Là, ce fût lui qui ne sut pas quoi me répondre.

     Ma requête, inédite, avait nécessité une autorisation de la part du comité scolaire. Je repassais donc le test une semaine plus tard, non sans avoir promis de ne pas ébruiter l'affaire. Le comité voulait bien faire une "exception" à condition que je n'aille pas me vanter de ce "privilège" que l'on m'accordait. J'acceptais cet étrange marché, plus préoccupée par mon propre avenir que par celui de mes camarades. Qui, d'ailleurs, semblaient satisfaites de leurs résultats, alors à quoi bon les entraîner dans ma folle demande ? J'étais fébrile en découvrant les questions, bien différentes de celle du test réservé aux filles, et anxieuse à l'idée de "mal" répondre. J'avais dû concentrer toutes mes forces pour ne pas trembler en cochant les cases qui allaient sceller mon destin, et je n'avais pas pu me débarrasser de la peur de lire, une fois de plus "femme au foyer" sur ma fiche de résultat. C'était absurde ! Aucun garçon n'aurait été dirigé vers une carrière de ménagère !

     La conclusion de cette nouvelle évaluation arriva le mois suivant, bien après le début des grandes vacances. A situation exceptionnelle, dispositif exceptionnel : si j'en croyais le Principal, pas moins de cinq enseignants s'étaient penchés sur mes réponses pour en arriver à dire que j'étais faite pour les sciences... ou pour devenir dentiste. Si la perspective de mettre les mains dans la bouche de parfaits inconnus ne m'enchantait pas,  les matières scientifiques étaient ma grande passion. Mon père, à la fois savant et candide, m'avait toujours poussé vers ce domaine, me lançant des défis mathématiques ou m'emmenant me promener dans la nature pour prendre le temps de l'observer. Il avait été aussi enthousiaste que moi face à ce nouveau résultat, et très fier, aussi.

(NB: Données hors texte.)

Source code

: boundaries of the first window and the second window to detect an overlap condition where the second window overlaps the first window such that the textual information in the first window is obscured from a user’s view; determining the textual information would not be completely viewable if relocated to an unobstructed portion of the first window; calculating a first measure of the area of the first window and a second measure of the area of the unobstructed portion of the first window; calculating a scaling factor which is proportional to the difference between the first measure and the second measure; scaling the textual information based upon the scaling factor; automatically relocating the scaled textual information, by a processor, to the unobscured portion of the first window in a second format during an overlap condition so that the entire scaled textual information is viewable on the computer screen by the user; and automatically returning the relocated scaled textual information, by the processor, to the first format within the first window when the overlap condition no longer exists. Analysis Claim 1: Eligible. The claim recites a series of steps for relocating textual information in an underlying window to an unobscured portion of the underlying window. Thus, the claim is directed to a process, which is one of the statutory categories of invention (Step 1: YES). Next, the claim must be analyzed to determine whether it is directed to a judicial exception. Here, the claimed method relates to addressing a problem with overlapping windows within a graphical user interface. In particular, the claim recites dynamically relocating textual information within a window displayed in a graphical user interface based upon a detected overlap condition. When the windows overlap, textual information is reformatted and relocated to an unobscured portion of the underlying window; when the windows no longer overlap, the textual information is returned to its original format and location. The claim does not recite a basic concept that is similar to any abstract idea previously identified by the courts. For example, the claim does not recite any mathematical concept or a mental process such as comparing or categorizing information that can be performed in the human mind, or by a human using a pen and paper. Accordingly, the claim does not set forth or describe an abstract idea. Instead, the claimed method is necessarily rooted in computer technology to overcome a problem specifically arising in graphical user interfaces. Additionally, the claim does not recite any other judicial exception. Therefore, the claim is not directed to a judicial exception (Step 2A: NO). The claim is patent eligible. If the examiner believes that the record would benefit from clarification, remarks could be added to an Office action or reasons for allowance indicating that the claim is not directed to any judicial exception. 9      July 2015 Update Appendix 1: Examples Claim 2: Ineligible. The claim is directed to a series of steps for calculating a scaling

"Nous ferons tout pour que tu puisses faire les études qui te plairont" m'avait-il dit solennellement en me prenant dans ses bras, un geste de tendresse très rare chez lui.

     Et c'est donc avec un mélange de joie et d'appréhension que j'étais entrée à l'université. Je ne devais pas décevoir mes parents, ni mes anciens professeurs ou mon Principal, et surtout, je ne devais pas me décevoir, moi.

     Je me suis investie, je n'ai pas compté mon temps, ni ménagé mon énergie, je me suis endormie sur mes cours, parfois, j'ai réussi mes examens, toujours. Et cinq ans plus tard, je devenais la première femme à obtenir une licence en Mathématiques et en Chimie. Une brillante carrière scientifique s'ouvrait à moi. 

     Femme au foyer ? Jamais de la vie.